Here for fetching of the data from DB it may take more time so we can either add an index.We can add an index as this system is read heavy but not write heavy.Even though if we add the index it will still take more time to fetch the url in <100MS as the fetch time from memory is less than that of SSD.So we can place a cache in between so that the reads will be faster.But the main problem if we place a cache is we will be adding extra network hop but anyways the time we save from fetching the result from cache is more so the network hop addition time become negligible.So there is also another option to add CDN so that the POP will get updated and the data can be fetched directly from CDN but the problem with the CDN is that cost and complexity.CDN helps faster fetching by placing the data near to user location but the main drawback comes in the cost and complexity.So here we can use the write around cache which will check if the url is present in the cache if not then hit the DB and update the cache.

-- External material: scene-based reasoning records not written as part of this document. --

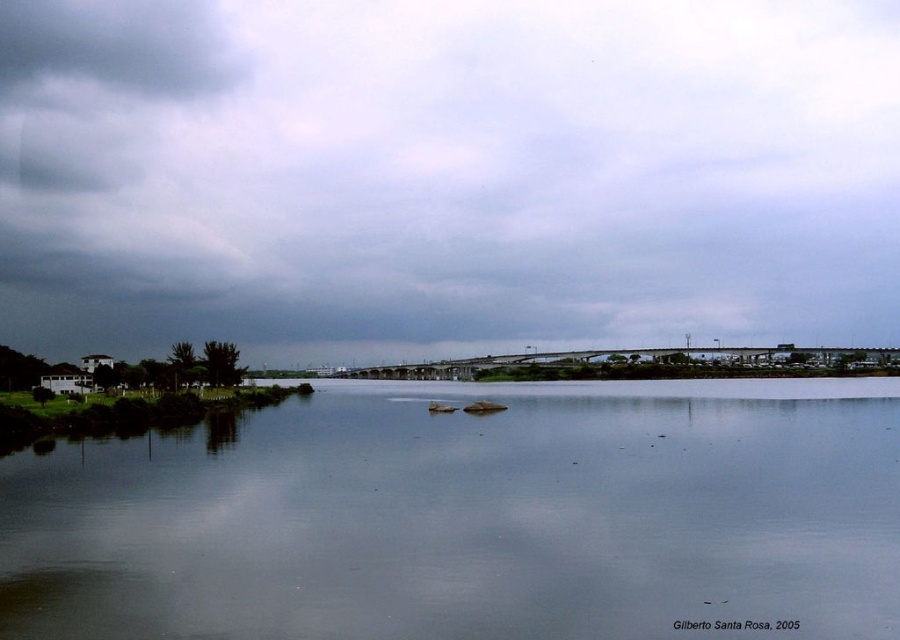
Question: Estimate the real-world distances between objects in this image. Which object is farther from the smooth water at center?

Choices:
 (A) cloudy sky at upper center
 (B) dark gray cloud at upper left

Answer: (B)

Question: Can you confirm if smooth water at center is smaller than dark gray cloud at upper left?

Choices:
 (A) yes
 (B) no

Answer: (A)

Question: Does smooth water at center have a smaller size compared to dark gray cloud at upper left?

Choices:
 (A) no
 (B) yes

Answer: (B)

Question: Is smooth water at center bigger than dark gray cloud at upper left?

Choices:
 (A) yes
 (B) no

Answer: (B)

Question: Which of the following is the closest to the observer?

Choices:
 (A) cloudy sky at upper center
 (B) dark gray cloud at upper left

Answer: (A)

Question: Which point appears closest to the camera in this image?

Choices:
 (A) (482, 163)
 (B) (128, 74)

Answer: (A)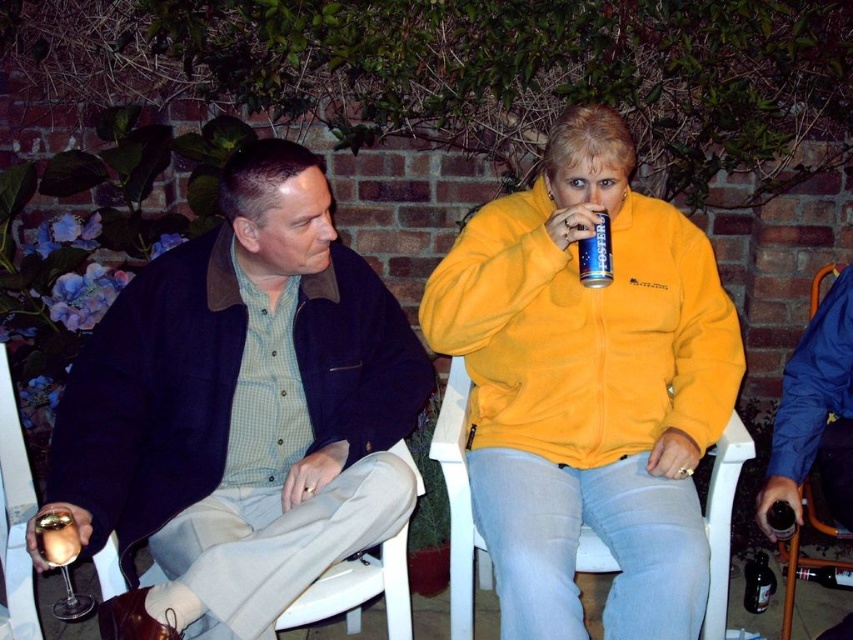
You are standing in the outdoor gathering area and need to locate two specific points marked in the image. Which point, point (177, 547) or point (830, 432), is physically closer to you?

Point (177, 547) is closer to the viewer than point (830, 432).

You are standing at the center of the image. Which direction should you move to reach the orange plastic chair at lower right?

The orange plastic chair at lower right is located at point (815, 413), so you should move towards the lower right direction to reach it.

You are a photographer standing at the center of the scene. You want to capture a photo that includes both the orange plastic chair at lower right and the metallic gold ring at lower left. What is the minimum distance you need to move backward to ensure both objects are in frame?

The minimum distance you need to move backward is 1.48 meters to ensure both the orange plastic chair at lower right and the metallic gold ring at lower left are in frame.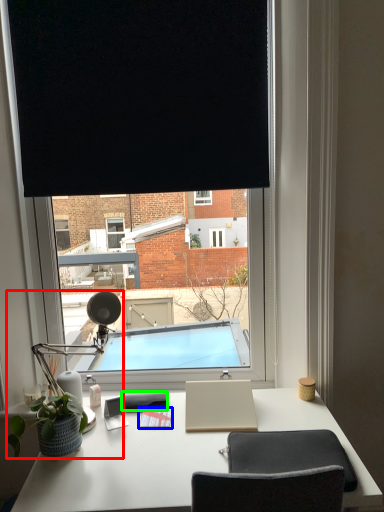
Question: Which object is the closest to the table lamp (highlighted by a red box)? Choose among these: notepad (highlighted by a blue box) or notepad (highlighted by a green box).

Choices:
 (A) notepad
 (B) notepad

Answer: (B)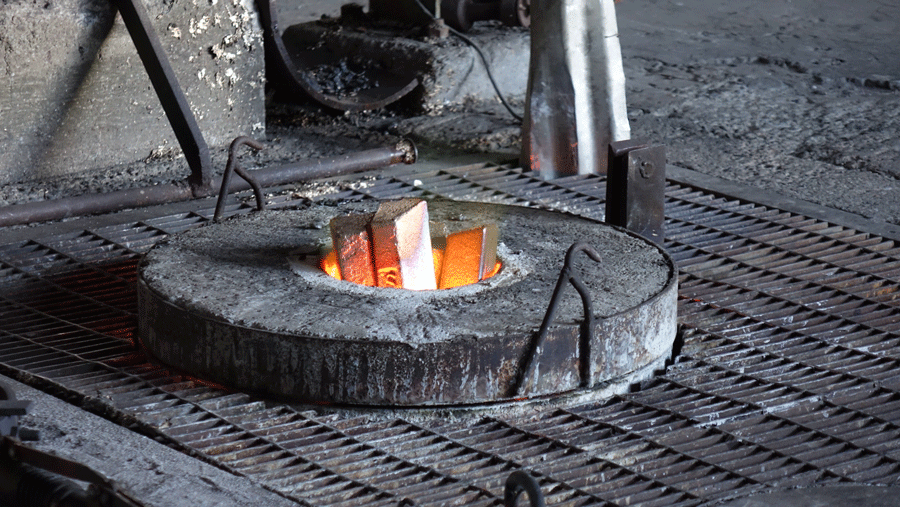
Locate an element on the screen. The height and width of the screenshot is (507, 900). grate is located at coordinates (763, 338).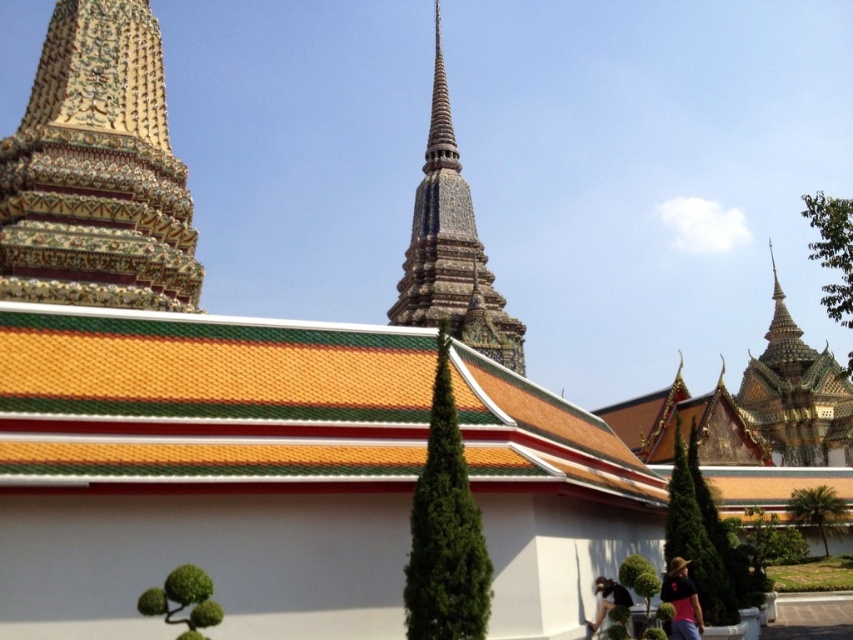
You are an architect analyzing the temple complex. You need to determine which object is taller between the golden mosaic temple at upper left and the black fabric at lower right. Based on the scene, what can you conclude?

The golden mosaic temple at upper left is taller than the black fabric at lower right.

You are standing in the temple complex and want to take a photo of the polished stone spire at center and the black fabric at lower right. Which object should you focus on first to ensure both are in the frame?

When performing the redirect we can also use 301 which stands for permanent redirection which mean browser will store this url and next time it directly reroutes to permanent url.So in this way it will be dfficult to track and debug so this will not be used mostly by many systems.
1.Client
2.Server
3.Url
So now we will deep down into the generation of short url .So we can use the generation of unique url by just taking some random texts and create the url but the collision may be there so along with the QPS addiitonal overhead regarding the redirects may happen too increasing the load .So we have to use some algorithm which will reduce the collision to near zero.So we can use base 62 encode algorithm which is 62^7 combinations can be used which will lead to less collision for which we can add a salted value too.So to avoid the complexities we can just use a redis counter 62 encoded algo which will be atomic and collision free so by this algorithm the collision count will be near zero where the counter will keep on increasing every time a url is requested.We can also infer one thing that this system is skewed read heavy compared to write heavy as more users will re-click the same url rather than creating more.So functional requirements are satisfied and this system if we see it should be highly available rather than consistent if we see according to the CAP theorem.So the activity we can see is around 100B * 100DAU = 10MB storage is required.So currently one server can handle the load to enable the partition tolerance is ahieved we can create the segregation of the db as read replica and write replica where the reads will hit the read replica and the write will go to write replica's. We can scale our system horizontally so that the load is not on one system.But there is a problem with scaling as synchronization will no longer work so a centralized redis instance to be used to store the counter.